Balancing Squat

Muscle Groups: Quads, Glutes

Balancing Squat focuses on Quads, Glutes, with Adductors, Hamstrings working as supporting muscles.

How to Perform

Follow these step-by-step instructions to perform Balancing Squat with proper form and technique.

  1. 1

    Stand on one leg with a slight bend in the knee and the other leg raised slightly off the ground.

  2. 2

    Lower your hips back as if sitting in a chair, keeping your weight in your standing heel and your knee aligned over your ankle.

  3. 3

    Rise back up to the starting position, engaging your core and maintaining balance throughout the movement.

Tips for Success

These tips will help you perform Balancing Squat safely and effectively while maintaining proper form.

  • Keep your standing knee straight and avoid letting it collapse inward during the squat.

  • Engage your core to maintain balance and prevent leaning too far forward or backward.
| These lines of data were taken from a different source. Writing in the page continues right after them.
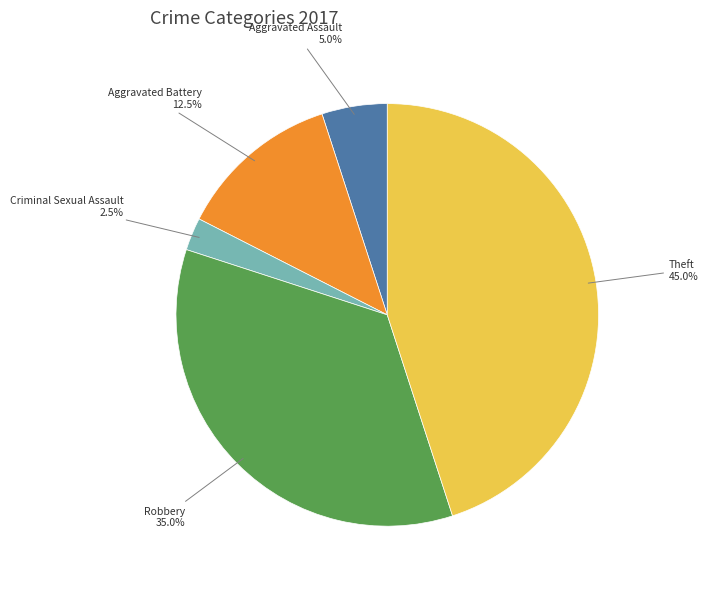

Does any single category account for the majority?

No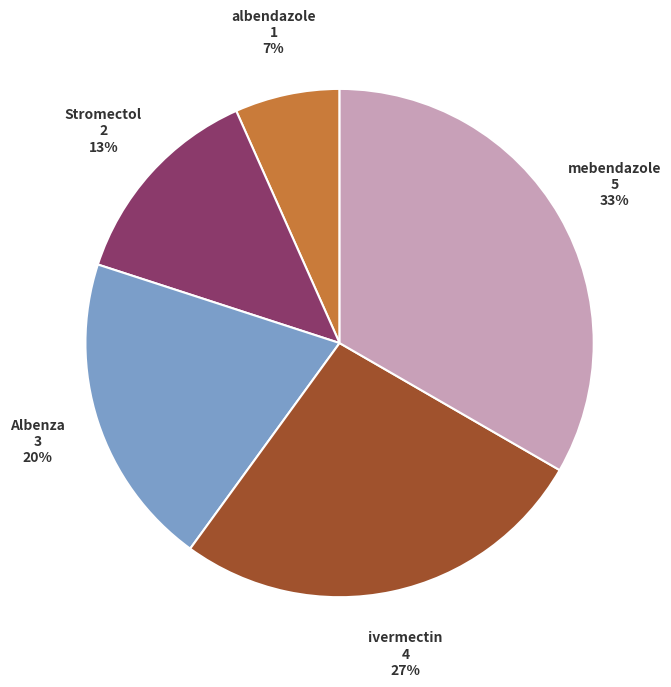

How many slices are in this pie chart?

5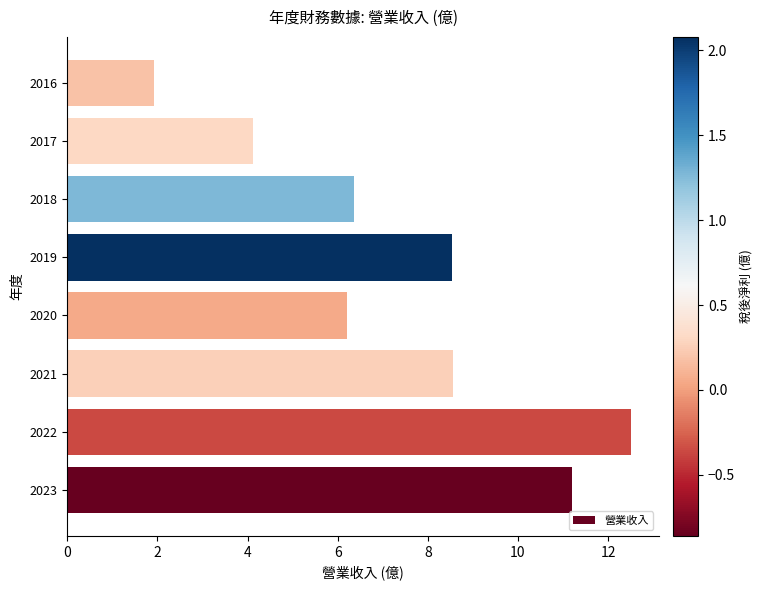

What is the difference between the maximum and second lowest values?

8.4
  • Make sure your hips drop back instead of your knees moving forward to protect your joints.

Secondary Muscles

While Balancing Squat primarily targets Quads, Glutes , this exercise also activates several secondary muscle groups during the movement. These supporting muscles include Adductors, Hamstrings . Engaging these secondary muscles helps stabilize your body throughout the exercise, improves overall coordination, and contributes to balanced muscle development.

Related Exercises

If you enjoyed Balancing Squat, you might also want to try these related exercises that target similar muscle groups.

These exercises work the same primary muscles as Balancing Squat, making them excellent alternatives for variety in your training program or complementary movements to include in the same workout session. Mixing different exercises that target similar muscle groups helps prevent plateaus, reduces overuse injuries, and keeps your workouts engaging and effective.